**REQUEST**
Below is a set of entries; copy all of them exactly.

Dataset items:
——————
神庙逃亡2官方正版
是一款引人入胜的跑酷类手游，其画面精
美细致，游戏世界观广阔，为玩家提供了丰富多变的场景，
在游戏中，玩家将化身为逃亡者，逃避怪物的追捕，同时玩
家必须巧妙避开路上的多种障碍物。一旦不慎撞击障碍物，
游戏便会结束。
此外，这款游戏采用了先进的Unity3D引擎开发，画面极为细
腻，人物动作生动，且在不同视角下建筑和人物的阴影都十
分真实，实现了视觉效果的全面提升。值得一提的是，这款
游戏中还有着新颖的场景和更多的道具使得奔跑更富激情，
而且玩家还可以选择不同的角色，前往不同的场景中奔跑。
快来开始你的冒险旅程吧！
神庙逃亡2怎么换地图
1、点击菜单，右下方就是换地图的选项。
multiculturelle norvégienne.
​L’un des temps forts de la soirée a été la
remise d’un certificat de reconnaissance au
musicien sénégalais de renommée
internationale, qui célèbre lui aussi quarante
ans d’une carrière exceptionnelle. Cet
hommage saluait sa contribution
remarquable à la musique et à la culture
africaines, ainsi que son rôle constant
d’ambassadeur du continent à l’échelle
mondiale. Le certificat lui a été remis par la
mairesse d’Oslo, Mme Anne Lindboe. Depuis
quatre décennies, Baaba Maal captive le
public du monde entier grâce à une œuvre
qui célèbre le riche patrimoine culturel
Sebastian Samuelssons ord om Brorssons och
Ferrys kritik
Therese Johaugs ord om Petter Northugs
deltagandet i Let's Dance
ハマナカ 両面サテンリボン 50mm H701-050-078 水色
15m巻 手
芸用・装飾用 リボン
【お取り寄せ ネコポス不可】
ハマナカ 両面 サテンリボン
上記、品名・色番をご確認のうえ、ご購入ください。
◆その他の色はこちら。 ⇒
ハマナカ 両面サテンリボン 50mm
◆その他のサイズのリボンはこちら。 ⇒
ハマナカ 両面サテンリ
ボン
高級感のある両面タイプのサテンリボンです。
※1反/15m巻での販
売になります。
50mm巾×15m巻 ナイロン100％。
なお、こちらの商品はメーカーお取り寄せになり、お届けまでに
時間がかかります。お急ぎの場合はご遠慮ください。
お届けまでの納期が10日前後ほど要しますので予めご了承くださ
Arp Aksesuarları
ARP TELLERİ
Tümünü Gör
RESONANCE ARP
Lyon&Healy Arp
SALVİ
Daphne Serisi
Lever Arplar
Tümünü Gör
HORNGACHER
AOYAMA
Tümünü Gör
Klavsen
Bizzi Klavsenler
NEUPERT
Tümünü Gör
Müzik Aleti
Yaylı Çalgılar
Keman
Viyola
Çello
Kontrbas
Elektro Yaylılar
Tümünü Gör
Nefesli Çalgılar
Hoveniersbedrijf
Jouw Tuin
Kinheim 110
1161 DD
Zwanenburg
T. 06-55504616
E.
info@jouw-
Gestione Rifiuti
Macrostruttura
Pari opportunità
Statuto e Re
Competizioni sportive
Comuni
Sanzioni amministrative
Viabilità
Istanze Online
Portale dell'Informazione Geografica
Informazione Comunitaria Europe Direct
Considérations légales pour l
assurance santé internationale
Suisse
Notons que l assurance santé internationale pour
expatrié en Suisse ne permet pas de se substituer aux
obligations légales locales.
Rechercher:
——————
**YOUR RESPONSE**
神庙逃亡2官方正版
是一款引人入胜的跑酷类手游，其画面精
美细致，游戏世界观广阔，为玩家提供了丰富多变的场景，
在游戏中，玩家将化身为逃亡者，逃避怪物的追捕，同时玩
家必须巧妙避开路上的多种障碍物。一旦不慎撞击障碍物，
游戏便会结束。
此外，这款游戏采用了先进的Unity3D引擎开发，画面极为细
腻，人物动作生动，且在不同视角下建筑和人物的阴影都十
分真实，实现了视觉效果的全面提升。值得一提的是，这款
游戏中还有着新颖的场景和更多的道具使得奔跑更富激情，
而且玩家还可以选择不同的角色，前往不同的场景中奔跑。
快来开始你的冒险旅程吧！
神庙逃亡2怎么换地图
1、点击菜单，右下方就是换地图的选项。
multiculturelle norvégienne.
​L’un des temps forts de la soirée a été la
remise d’un certificat de reconnaissance au
musicien sénégalais de renommée
internationale, qui célèbre lui aussi quarante
ans d’une carrière exceptionnelle. Cet
hommage saluait sa contribution
remarquable à la musique et à la culture
africaines, ainsi que son rôle constant
d’ambassadeur du continent à l’échelle
mondiale. Le certificat lui a été remis par la
mairesse d’Oslo, Mme Anne Lindboe. Depuis
quatre décennies, Baaba Maal captive le
public du monde entier grâce à une œuvre
qui célèbre le riche patrimoine culturel
Sebastian Samuelssons ord om Brorssons och
Ferrys kritik
Therese Johaugs ord om Petter Northugs
deltagandet i Let's Dance
ハマナカ 両面サテンリボン 50mm H701-050-078 水色
15m巻 手
芸用・装飾用 リボン
【お取り寄せ ネコポス不可】
ハマナカ 両面 サテンリボン
上記、品名・色番をご確認のうえ、ご購入ください。
◆その他の色はこちら。 ⇒
ハマナカ 両面サテンリボン 50mm
◆その他のサイズのリボンはこちら。 ⇒
ハマナカ 両面サテンリ
ボン
高級感のある両面タイプのサテンリボンです。
※1反/15m巻での販
売になります。
50mm巾×15m巻 ナイロン100％。
なお、こちらの商品はメーカーお取り寄せになり、お届けまでに
時間がかかります。お急ぎの場合はご遠慮ください。
お届けまでの納期が10日前後ほど要しますので予めご了承くださ
Arp Aksesuarları
ARP TELLERİ
Tümünü Gör
RESONANCE ARP
Lyon&Healy Arp
SALVİ
Daphne Serisi
Lever Arplar
Tümünü Gör
HORNGACHER
AOYAMA
Tümünü Gör
Klavsen
Bizzi Klavsenler
NEUPERT
Tümünü Gör
Müzik Aleti
Yaylı Çalgılar
Keman
Viyola
Çello
Kontrbas
Elektro Yaylılar
Tümünü Gör
Nefesli Çalgılar
Hoveniersbedrijf
Jouw Tuin
Kinheim 110
1161 DD
Zwanenburg
T. 06-55504616
E.
info@jouw-
Gestione Rifiuti
Macrostruttura
Pari opportunità
Statuto e Re
Competizioni sportive
Comuni
Sanzioni amministrative
Viabilità
Istanze Online
Portale dell'Informazione Geografica
Informazione Comunitaria Europe Direct
Considérations légales pour l
assurance santé internationale
Suisse
Notons que l assurance santé internationale pour
expatrié en Suisse ne permet pas de se substituer aux
obligations légales locales.
Rechercher:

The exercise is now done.